Sarabjit’s story too had the emotions, the victims, the heroes, the villain who in the end turns good, etc. But what nobody predicted was the twist that was to come.

It was announced on the midnight of Tuesday that there had been a misunderstanding over the name of the person being freed - That the spokesman of the President of Pakistan had mistakenly announced Sarabjit instead of Surjeet. The person who would walk free was 69 year old Surjeet Singh.

It is being widely suspected that it was not a goof-up, but a damage control tactic of a government afraid of other more powerful entities, who exhibited a strong dislike over Sarabjit Singh's death sentence being commuted.

What adds to the doubt is that, Surjeet Singh's death sentence being commuted is nothing new. Because, it was way back in 1989, that President Ghulam Ishaq Khan had commuted Surjeet's sentence on the advice of the then premier Benazir Bhutto.

Also, Surjeet Singh himself has been hinting the same in numerous interviews after being released.

Surjeet said that the release of Sarabjit Singh was delayed due to opposition by various sections of the Army, ISI, civil groups after the excessive media hype over the issue back home.

To quote him, "Sarabjit's favour too had been done, but the unnecessary hype created by media marred it entirely...”

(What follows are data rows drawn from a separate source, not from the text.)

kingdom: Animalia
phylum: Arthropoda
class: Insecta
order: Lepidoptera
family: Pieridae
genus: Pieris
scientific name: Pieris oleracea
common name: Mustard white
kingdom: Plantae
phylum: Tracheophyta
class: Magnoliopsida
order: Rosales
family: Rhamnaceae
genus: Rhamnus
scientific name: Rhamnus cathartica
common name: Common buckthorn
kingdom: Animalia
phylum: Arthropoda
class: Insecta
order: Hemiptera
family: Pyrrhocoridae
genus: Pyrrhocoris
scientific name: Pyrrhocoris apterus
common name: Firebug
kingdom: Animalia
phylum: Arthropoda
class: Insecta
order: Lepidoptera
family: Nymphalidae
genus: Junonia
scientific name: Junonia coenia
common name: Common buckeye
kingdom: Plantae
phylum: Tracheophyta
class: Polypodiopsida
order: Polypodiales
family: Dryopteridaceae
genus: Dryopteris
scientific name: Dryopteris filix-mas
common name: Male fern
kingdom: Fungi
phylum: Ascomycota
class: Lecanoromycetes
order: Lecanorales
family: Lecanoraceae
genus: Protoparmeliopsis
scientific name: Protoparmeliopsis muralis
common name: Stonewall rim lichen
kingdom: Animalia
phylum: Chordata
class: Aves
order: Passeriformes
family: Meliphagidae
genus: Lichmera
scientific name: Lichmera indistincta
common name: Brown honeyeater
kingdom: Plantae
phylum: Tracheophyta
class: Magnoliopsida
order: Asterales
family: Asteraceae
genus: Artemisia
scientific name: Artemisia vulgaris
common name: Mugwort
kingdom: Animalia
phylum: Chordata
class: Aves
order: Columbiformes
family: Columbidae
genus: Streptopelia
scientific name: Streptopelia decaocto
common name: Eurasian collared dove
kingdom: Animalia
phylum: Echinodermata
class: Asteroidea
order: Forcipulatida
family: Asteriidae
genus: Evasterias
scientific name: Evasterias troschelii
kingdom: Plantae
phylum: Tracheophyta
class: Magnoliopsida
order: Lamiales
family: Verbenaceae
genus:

This clearly connotes that it was not a mere phonetic goof-up created due to the confusion over two similar sounding names - Sarabjit and Surjeet. It had more to do with the deeply demonic politics at play in Pakistan - a country virtually run by the ISI, Army and the jihadis.

If it turns out to be the truth that the decision over Sarabjit was turned turtle at the last moment, then this is nothing but an obscene politics played by Pakistani government, that did not hesitate once before butchering the hopes and emotions of Sarabjit for sake of saving its own skin.